= André Léri =

French neurologist (1875–1930)

André Léri (1875 - 8 September 1930) was a French neurologist born in Paris.

He studied medicine in Paris, where he was a student of Joseph Babinski (1857–1932) and Pierre Marie (1853–1940). In 1904 he obtained his doctorate with a dissertation on eye changes associated with tabes dorsalis. During World War I, Léri was in charge of diagnosing soldiers with battle-inflicted neuroses.

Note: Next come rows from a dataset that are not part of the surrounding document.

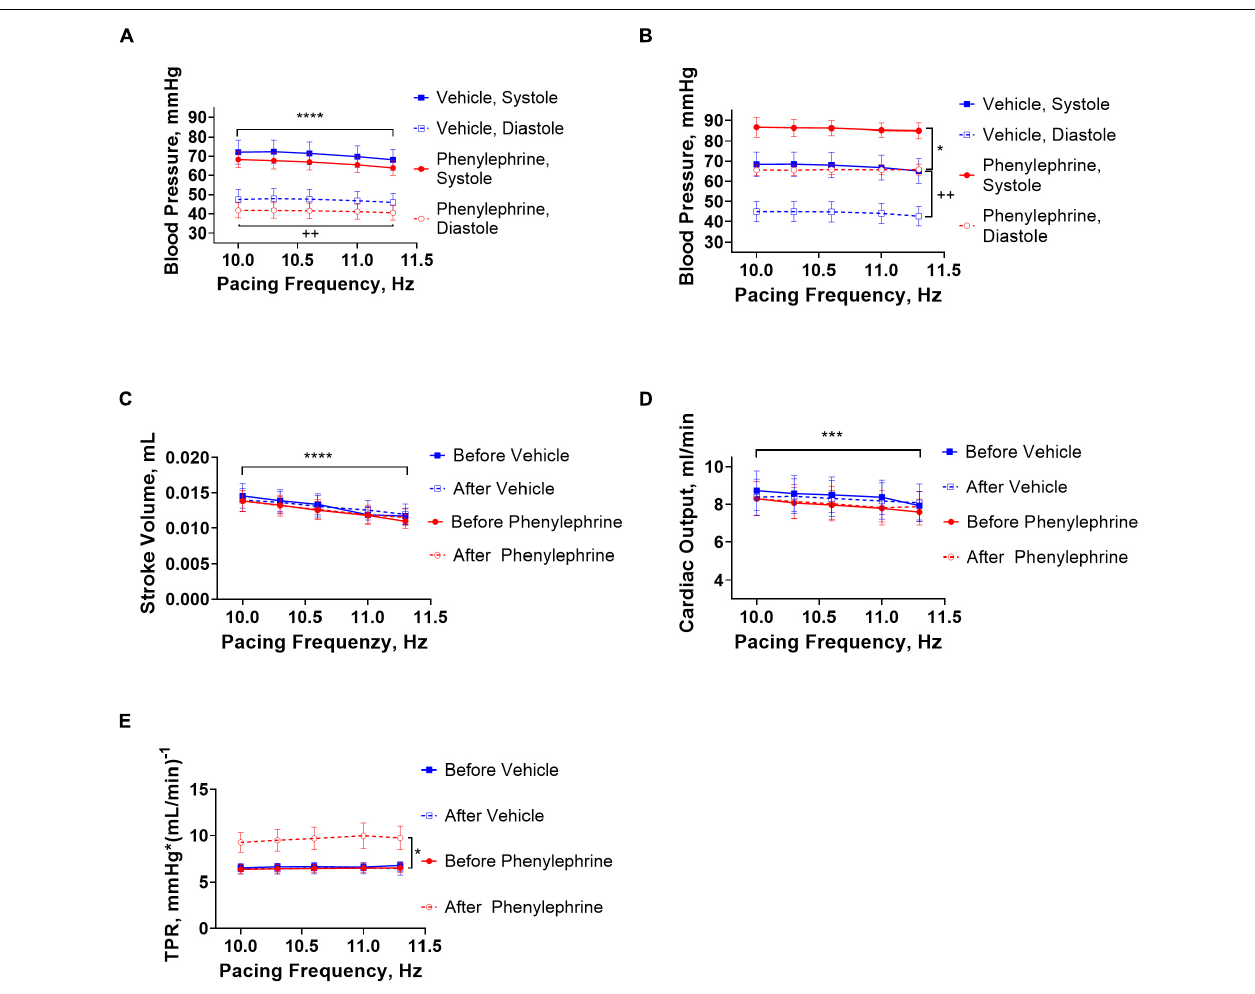
FIGURE 5 | (A) During the first pacing session, prior to administration of vehicle or phenylephrine, blood pressure was decreased with increasing pacing frequencies in both groups (**** P < 0.0001 for systolic pressure and ++ P = 0.0028). (B) During the second pacing session after administration of phenylephrine, blood pressure did not change with increasing pacing frequencies, but elevation of blood pressure compared to vehicle group was maintained (* P = 0.028 for systolic blood pressure and ++ P = 0.0064 for diastolic pressure). (C) Stroke volume decreased significantly with increasing pacing frequencies (**** P < 0.0001). (D) Cardiac output was also affected with increasing pacing frequencies (*** P = 0.0002). (E) Total peripheral resistance did not change with increasing pacing frequencies, but the phenylephrine-induced increments in total peripheral resistance were maintained during the second pacing session compared to the vehicle group (* P = 0.04). Data were compared with two-way ANOVA, n =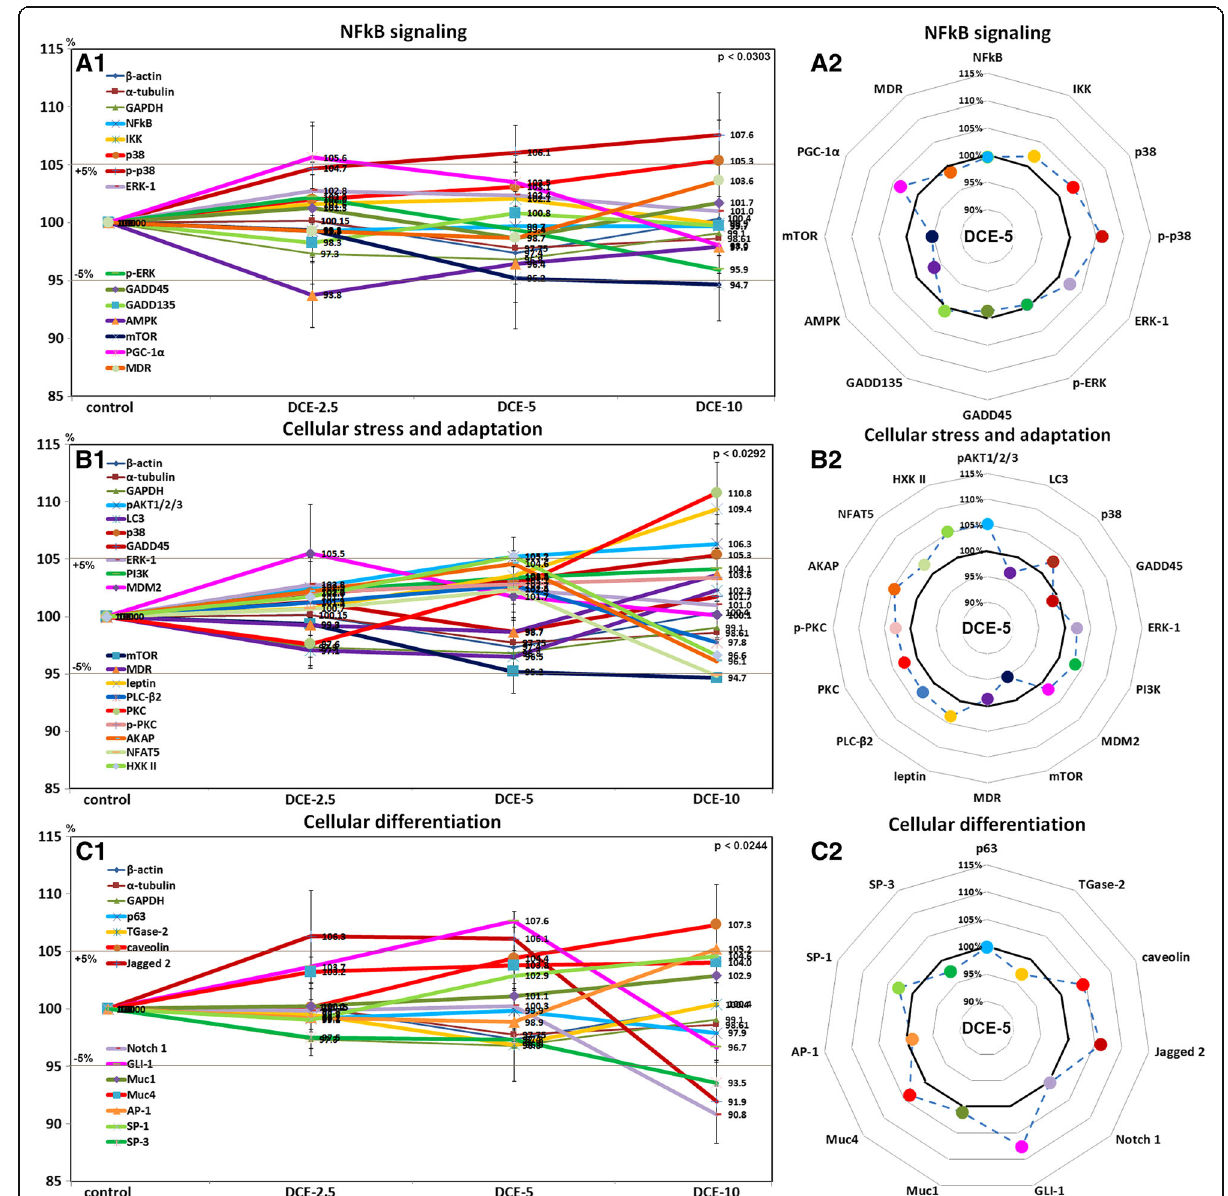
Fig. 5 Expressions of NFkB signaling ( a ), cellular stress and adaptation ( b ), and cellular differentiation ( c ) protein levels after DCE treatment in mouse livers as determined by IP-HPLC. Major protein expression pattern induced by DCE-5 was found in the radial graphs of A2, B2, C2, and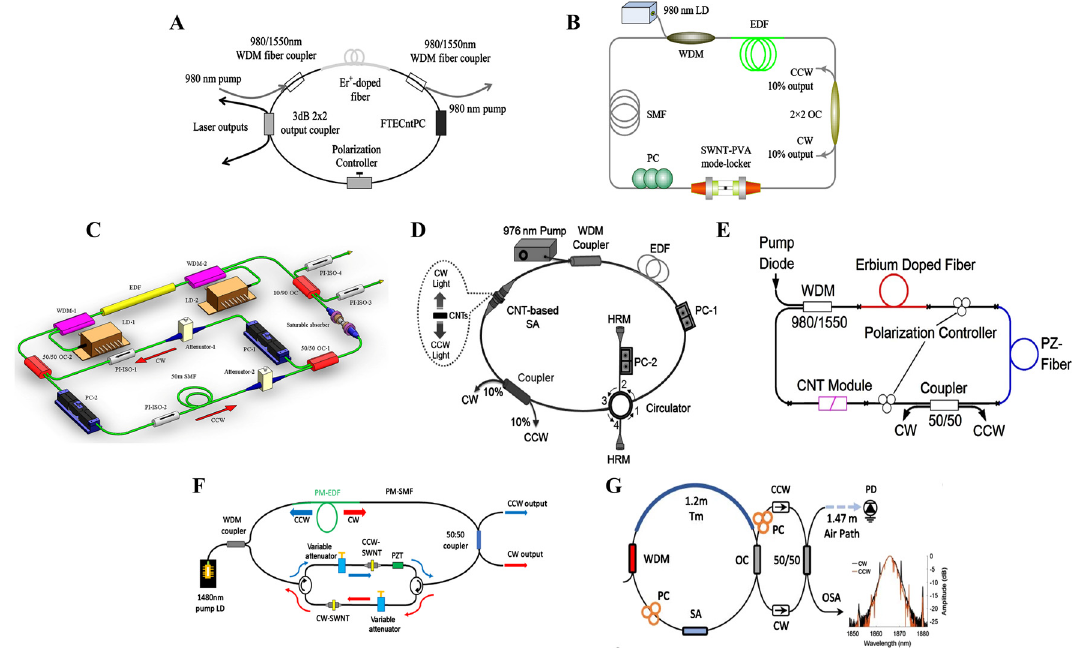
Figure 6: Typical schematic diagrams of the bidirectional fiber laser mode-locked by CNT SAs. (A) The first bidirectional mode-locked all-fiber laser with bidirectional pumping. Kieu et al. [210]. © Optical Society of America 2007. (B) A bidirectional soliton laser can obtain two stable solitons simultaneously with the same or different central wavelength. Zeng et al. [213]. © OpticalSocietyofAmerica2013.(C)Abidirectionalmode-locked fi berlaserbasedonamixtureofgrapheneandSWNTsgeneratingdissipative soliton and conventional soliton in opposite directions with intracavity attenuators. Cui et al. [214]. © Optical Society of America 2013. (D) An operation-switchable bidirectional mode-locked fi ber laser using a four-port circulator. Liu et al. [217]. © IEEE 2014. (E) A bidirectional hybrid mode-locked fi ber laser with a combination of SWNT SA and NPE. Krylov et al. [219]. © Optical Society of America 2016. (F) A bidirectional Er- doped dual-comb fi ber laser. Saito et al. [208]. © Optical Society of America 2019. (G) A bidirectional thulium-doped dual-comb fi ber laser. Olson et al. [222]. © IEEE 2018. SWNT, single-walled carbon nanotube; CNT SA, carbon nanotube saturable absorber; NPE,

He was the author of works in the fields of neurology, ophthalmology and psychiatry, but is largely remembered for contributions made in osteology, particularly in his research of bone disorders. He described a type of mesomelic dwarfism combined with deformed forearms, which was to become known as Léri-Weill dyschondrosteosis.
With Pierre Marie, the "Marie-Léri syndrome" is named, which is a hand disorder caused by osteolysis of the articular surfaces of the fingers.

== Bibliography ==
- Spondylose rhizomélique, Handbuch der Neurologie. Volume 2. Berlin, 1911.
- Die Pagetsche Knochenkrankheit. With Pierre Marie. Handbuch der Neurologie. Volume 4. Berlin, 1913.
- Commotions et émotions de guerre. Berlin, 1918. Translated into English.
- Etudes sue les affections des os et des articulations. Berlin, 1926.
- Une varieté de rheumatisme chronique: la main en largnette (présentation de pièceses de coupes). Bulletins et memoires de la Société medicale des hôpitaux de Paris, P. Marie, A.Léri: 1913, 36: 104–107.